▶ **Recorded information**:
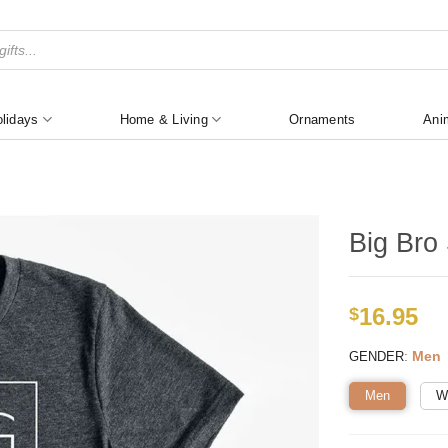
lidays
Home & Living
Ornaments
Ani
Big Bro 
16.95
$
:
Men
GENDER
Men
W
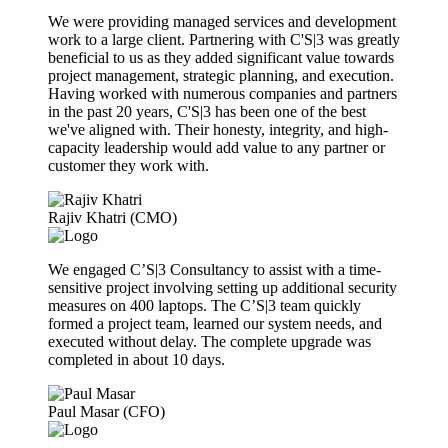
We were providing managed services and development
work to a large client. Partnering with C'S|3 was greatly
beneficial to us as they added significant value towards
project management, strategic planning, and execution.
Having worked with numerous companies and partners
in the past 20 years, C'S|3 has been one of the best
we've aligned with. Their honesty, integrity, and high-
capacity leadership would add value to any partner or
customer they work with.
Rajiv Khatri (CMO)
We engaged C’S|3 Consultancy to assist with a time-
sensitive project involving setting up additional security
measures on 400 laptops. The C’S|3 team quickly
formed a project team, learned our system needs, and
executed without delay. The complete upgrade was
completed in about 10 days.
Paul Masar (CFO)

==

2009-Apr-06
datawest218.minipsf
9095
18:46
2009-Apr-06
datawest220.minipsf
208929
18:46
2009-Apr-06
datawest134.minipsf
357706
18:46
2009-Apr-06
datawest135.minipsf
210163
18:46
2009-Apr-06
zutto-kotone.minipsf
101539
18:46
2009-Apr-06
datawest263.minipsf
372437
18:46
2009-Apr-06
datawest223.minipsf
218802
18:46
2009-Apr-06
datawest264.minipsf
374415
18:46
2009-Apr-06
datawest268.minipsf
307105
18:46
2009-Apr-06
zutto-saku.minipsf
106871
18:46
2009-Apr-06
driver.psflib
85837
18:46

▶ **Exercise aim**:
Send back exactly the lines of the listing above starting at the one with "we've aligned with." and ending at the one with "Paul Masar (CFO)", inclusive, and no others.

▶ **Your solution**:
we've aligned with. Their honesty, integrity, and high-
capacity leadership would add value to any partner or
customer they work with.
Rajiv Khatri (CMO)
We engaged C’S|3 Consultancy to assist with a time-
sensitive project involving setting up additional security
measures on 400 laptops. The C’S|3 team quickly
formed a project team, learned our system needs, and
executed without delay. The complete upgrade was
completed in about 10 days.
Paul Masar (CFO)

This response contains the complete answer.